Dès le début, l’auteur nous emprisonne dans les rets de son histoire, addictive. Il installe, par petites touches, une tension grandissante,  au fur et à mesure que l’on avance dans la lecture, jusqu’au dénouement,  forcément tragique. Il laisse à notre imagination le soin de combler les blancs sur les incertitudes ou les non-dits relevant des liens de parenté et de filiation entre les acteurs de l’histoire. Les personnages, sur lesquels l’auteur porte un regard très affectueux, sont d’une psychologie très construite.  Les relations entre eux sont davantage  suggérées qu’expliquées. Ce sont tous des taiseux, des gens de la terre, peu accoutumés à parler de leurs sentiments, et encore moins  à les montrer.
« Chacun demeura toujours à distance respectable, sûrement pour ne pas avoir trop à donner, ni trop à recevoir, et en quelque manière, se préserver ainsi de sa propre imposture. Comme sa présence sur ce Plateau, ce bout du monde sur pilotis, cette nature bâclée qui dénude les sentiments. »

Franck Bouysse a un talent certain pour raconter la nature dans laquelle s’inscrit son roman, et la magnifier.
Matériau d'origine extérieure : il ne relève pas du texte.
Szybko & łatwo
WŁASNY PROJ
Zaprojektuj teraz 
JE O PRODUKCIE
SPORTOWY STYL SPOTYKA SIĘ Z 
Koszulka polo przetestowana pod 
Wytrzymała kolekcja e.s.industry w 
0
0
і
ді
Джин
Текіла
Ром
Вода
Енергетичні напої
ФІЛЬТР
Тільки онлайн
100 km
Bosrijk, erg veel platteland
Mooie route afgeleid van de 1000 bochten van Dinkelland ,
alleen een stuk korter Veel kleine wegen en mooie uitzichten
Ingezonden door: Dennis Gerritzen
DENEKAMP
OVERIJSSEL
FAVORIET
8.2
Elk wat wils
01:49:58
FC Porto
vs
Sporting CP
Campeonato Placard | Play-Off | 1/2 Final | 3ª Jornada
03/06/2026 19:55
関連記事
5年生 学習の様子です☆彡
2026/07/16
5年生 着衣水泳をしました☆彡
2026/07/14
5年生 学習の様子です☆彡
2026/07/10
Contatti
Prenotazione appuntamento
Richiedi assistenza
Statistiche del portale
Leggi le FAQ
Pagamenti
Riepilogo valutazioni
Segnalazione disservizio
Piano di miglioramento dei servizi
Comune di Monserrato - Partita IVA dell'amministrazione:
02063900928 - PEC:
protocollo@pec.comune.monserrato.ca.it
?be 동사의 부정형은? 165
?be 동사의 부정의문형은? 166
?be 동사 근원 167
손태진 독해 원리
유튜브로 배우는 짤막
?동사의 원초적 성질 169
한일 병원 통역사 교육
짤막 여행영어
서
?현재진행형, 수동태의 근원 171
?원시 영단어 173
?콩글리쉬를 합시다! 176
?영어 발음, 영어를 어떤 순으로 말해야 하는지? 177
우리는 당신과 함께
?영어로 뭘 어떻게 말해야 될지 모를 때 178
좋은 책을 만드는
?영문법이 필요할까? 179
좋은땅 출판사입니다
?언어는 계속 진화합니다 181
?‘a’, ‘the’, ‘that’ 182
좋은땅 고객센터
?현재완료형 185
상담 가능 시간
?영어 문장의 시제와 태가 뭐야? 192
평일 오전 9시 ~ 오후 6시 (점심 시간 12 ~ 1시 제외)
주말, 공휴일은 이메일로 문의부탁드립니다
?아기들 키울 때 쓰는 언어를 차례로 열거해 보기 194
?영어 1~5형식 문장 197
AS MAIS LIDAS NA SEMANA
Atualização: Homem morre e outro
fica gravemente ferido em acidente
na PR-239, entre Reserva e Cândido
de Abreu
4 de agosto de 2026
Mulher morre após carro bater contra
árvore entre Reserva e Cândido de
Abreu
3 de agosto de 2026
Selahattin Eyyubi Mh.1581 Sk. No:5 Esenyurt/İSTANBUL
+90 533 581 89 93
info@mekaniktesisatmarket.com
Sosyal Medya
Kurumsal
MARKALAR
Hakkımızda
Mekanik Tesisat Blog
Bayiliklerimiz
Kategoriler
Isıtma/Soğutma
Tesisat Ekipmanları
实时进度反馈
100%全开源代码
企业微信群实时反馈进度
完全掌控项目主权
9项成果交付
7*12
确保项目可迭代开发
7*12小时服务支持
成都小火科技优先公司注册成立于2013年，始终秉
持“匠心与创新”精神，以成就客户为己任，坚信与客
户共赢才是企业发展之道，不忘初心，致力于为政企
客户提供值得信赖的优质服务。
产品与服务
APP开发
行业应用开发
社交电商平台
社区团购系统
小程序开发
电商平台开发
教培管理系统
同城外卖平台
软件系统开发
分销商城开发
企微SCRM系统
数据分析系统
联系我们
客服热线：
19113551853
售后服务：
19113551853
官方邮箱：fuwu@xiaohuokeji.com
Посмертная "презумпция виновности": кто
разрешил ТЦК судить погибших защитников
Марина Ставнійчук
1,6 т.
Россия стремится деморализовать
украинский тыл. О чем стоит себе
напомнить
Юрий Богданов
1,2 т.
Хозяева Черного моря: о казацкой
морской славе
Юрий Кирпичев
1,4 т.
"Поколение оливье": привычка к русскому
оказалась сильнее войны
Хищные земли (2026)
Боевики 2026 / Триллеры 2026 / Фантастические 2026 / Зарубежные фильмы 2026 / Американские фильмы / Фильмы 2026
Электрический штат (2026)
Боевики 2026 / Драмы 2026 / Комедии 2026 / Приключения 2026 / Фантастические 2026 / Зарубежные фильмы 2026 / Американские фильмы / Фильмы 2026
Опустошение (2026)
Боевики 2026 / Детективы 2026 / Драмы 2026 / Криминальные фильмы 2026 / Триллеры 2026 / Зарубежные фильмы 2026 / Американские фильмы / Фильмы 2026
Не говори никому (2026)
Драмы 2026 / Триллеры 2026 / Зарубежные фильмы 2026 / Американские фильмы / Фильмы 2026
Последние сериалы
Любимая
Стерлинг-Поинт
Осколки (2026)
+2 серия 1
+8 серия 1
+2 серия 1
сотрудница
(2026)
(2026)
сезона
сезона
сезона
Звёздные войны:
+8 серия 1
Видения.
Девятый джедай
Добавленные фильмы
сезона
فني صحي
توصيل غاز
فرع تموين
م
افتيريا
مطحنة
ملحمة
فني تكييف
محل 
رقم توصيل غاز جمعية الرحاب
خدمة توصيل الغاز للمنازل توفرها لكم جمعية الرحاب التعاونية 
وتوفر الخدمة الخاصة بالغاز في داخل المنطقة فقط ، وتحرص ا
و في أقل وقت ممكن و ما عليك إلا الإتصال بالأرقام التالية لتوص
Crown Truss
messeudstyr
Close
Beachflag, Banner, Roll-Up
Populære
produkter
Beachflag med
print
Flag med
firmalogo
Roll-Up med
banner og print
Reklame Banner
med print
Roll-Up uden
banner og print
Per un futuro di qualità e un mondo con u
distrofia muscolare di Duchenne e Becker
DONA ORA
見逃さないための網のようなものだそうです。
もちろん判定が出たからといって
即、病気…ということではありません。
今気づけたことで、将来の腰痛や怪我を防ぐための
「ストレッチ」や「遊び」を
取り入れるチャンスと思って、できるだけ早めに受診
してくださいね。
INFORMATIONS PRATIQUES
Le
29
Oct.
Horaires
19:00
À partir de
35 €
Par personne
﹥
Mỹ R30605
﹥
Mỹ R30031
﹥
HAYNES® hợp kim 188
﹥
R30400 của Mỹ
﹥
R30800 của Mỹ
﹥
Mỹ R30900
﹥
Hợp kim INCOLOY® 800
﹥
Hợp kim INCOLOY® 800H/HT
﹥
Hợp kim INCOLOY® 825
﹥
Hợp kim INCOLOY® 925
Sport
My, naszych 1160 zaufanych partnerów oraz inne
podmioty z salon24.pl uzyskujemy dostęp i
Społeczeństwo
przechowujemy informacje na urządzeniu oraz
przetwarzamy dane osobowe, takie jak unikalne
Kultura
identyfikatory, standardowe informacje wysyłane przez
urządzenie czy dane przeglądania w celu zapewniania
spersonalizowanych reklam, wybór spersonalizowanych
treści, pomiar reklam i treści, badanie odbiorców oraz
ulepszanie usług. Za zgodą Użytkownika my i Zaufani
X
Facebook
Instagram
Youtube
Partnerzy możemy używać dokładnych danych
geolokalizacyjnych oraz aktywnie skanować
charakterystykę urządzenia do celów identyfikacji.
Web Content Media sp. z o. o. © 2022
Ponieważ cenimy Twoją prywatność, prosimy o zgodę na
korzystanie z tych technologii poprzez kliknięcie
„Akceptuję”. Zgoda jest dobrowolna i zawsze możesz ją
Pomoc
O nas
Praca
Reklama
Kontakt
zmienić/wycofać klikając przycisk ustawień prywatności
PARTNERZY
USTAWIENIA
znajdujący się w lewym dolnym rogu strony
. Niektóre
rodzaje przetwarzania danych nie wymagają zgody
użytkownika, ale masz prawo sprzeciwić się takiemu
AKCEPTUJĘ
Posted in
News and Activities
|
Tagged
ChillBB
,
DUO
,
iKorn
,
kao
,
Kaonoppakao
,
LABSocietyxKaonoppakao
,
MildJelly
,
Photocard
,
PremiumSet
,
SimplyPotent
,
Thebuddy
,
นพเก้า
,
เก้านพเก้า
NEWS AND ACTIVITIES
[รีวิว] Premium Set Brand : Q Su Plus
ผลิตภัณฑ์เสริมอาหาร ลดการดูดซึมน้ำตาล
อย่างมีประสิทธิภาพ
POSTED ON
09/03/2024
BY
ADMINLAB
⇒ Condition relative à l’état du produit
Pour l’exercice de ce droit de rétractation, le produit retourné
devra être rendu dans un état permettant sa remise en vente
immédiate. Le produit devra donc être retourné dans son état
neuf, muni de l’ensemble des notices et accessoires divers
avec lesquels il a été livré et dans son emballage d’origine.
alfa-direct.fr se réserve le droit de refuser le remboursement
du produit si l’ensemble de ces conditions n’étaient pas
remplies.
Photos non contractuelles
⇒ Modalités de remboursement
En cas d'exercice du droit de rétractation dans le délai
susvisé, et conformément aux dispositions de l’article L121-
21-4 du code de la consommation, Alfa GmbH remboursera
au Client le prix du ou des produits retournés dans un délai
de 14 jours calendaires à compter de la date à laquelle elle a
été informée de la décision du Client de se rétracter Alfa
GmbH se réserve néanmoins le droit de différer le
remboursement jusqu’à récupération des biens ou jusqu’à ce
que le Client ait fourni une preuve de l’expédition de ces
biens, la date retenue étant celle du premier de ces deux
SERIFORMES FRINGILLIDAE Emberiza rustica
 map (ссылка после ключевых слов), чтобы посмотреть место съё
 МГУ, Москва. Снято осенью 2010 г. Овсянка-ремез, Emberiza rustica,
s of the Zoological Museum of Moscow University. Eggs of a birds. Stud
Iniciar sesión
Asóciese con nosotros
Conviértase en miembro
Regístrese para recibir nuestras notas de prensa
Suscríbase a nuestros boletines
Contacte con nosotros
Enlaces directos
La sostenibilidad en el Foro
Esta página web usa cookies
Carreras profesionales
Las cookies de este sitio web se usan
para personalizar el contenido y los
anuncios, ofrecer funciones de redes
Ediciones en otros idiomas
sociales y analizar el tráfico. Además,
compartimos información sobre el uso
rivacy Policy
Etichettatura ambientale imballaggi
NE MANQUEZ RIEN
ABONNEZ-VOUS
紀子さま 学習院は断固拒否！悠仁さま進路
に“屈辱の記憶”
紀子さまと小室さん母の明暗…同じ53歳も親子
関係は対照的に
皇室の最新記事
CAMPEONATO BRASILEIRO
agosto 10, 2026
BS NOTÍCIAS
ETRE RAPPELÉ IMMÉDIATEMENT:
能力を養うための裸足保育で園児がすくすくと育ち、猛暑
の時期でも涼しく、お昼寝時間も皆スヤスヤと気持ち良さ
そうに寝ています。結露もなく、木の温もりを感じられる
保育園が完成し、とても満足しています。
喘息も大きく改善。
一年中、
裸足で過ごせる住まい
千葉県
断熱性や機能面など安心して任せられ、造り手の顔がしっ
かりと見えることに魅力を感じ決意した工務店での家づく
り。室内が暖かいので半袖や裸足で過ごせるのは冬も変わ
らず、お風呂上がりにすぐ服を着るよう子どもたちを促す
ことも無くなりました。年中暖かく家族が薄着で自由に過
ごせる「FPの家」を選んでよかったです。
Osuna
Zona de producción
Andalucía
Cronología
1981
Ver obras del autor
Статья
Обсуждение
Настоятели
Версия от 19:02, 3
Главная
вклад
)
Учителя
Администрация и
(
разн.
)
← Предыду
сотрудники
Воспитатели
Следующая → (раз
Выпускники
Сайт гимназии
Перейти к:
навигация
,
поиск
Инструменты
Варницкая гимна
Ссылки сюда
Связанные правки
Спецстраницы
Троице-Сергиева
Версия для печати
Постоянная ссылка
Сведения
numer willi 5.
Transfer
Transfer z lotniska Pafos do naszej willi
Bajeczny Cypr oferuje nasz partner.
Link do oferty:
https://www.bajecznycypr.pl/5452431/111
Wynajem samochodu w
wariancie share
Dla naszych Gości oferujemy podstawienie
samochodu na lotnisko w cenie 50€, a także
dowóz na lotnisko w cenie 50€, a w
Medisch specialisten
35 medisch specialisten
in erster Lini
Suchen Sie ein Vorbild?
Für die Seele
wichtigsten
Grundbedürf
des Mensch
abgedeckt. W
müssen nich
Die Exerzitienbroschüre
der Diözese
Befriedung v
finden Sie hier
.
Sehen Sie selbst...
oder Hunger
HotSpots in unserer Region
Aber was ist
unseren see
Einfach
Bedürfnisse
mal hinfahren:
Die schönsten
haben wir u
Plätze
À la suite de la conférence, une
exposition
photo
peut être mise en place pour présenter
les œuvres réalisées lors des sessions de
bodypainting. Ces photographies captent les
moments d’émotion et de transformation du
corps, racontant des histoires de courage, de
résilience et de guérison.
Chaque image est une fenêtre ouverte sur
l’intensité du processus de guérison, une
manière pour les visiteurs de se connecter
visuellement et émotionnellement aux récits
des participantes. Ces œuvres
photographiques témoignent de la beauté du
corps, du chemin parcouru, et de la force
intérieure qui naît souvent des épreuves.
C’est un contemplatif, très attentif aux choses et à la beauté qu’elles dégagent. En ce sens, ce roman est très sensuel, dans le sens où il nous  fait entendre, voir, sentir et presque toucher le décor de son histoire. L’ amour qu’il porte à  sa région transparaît de façon évidente au travers de son écriture.

C’est écrit dans une belle langue, riche, poétique et érudite sans être pédante. Professeur de biologie, il a l’art de nous décrire avec une extrême précision les paysages, les minéraux et les animaux. Ce besoin de précision, de trouver le mot ou l’expression juste, au service d’une intrigue brillamment construite,  donne à ce roman une dimension lyrique et poétique, un tempo presque incantatoire, .  Ça se déguste avec un vrai plaisir, pour le lecteur peu pressé.

Curieusement, ce roman donne une sensation d’enfermement, comme un huis-clos à ciel ouvert. Habité par les passions, vengeance, solitude, jalousie, c’est aussi un magnifique roman d’amour qui laisse présager une impression  de malheur inéluctable, comme dans une tragédie antique. C’est beau mais habité d’une sombre lumière,  d’une éclatante noirceur.
C’est fascinant, prenant et bouleversant. Un vrai coup de cœur!

Éditions La manufacture de livres (Territori, 2015)

4ème de couv:

Plateau

Un hameau du plateau de Millevaches où vivent Judith et Virgile. Le couple a élévé Georges, ce neveu dont les parents sont morts dans un accident de la route quand il avait cinq ans. Lorsqu’une jeune femme vient s’installer chez Georges; lorsque Karl, ancien boxeur tiraillé entre pulsions sexuelles et croyance en Dieu, emménage dans une maison du même village; et lorsqu’un mystérieux chasseur sans visage rôde alentour, les masques s’effritent et des coups de feu résonnent sur le Plateau.

 

 

L’auteur :

bouysse.Franck Bouysse est né en 1965. Il vit à Limoges où il est enseignant en biologie.
Il a publié à ce jour:
2013 – Vagabond (Écorce « No collection », juin 2013)
2013 – Noire porcelaine (Geste Editions, collection Geste noir, 2013)
2014 – Pur sang (Écorce « Territori », juin 2014)
2014 – Grossir le ciel (La Manufacture de livres, octobre 2014), prix Michel Lebrun 2015 et prix des lecteurs au Festival du Polar de Villeneuve-lès-Avignon.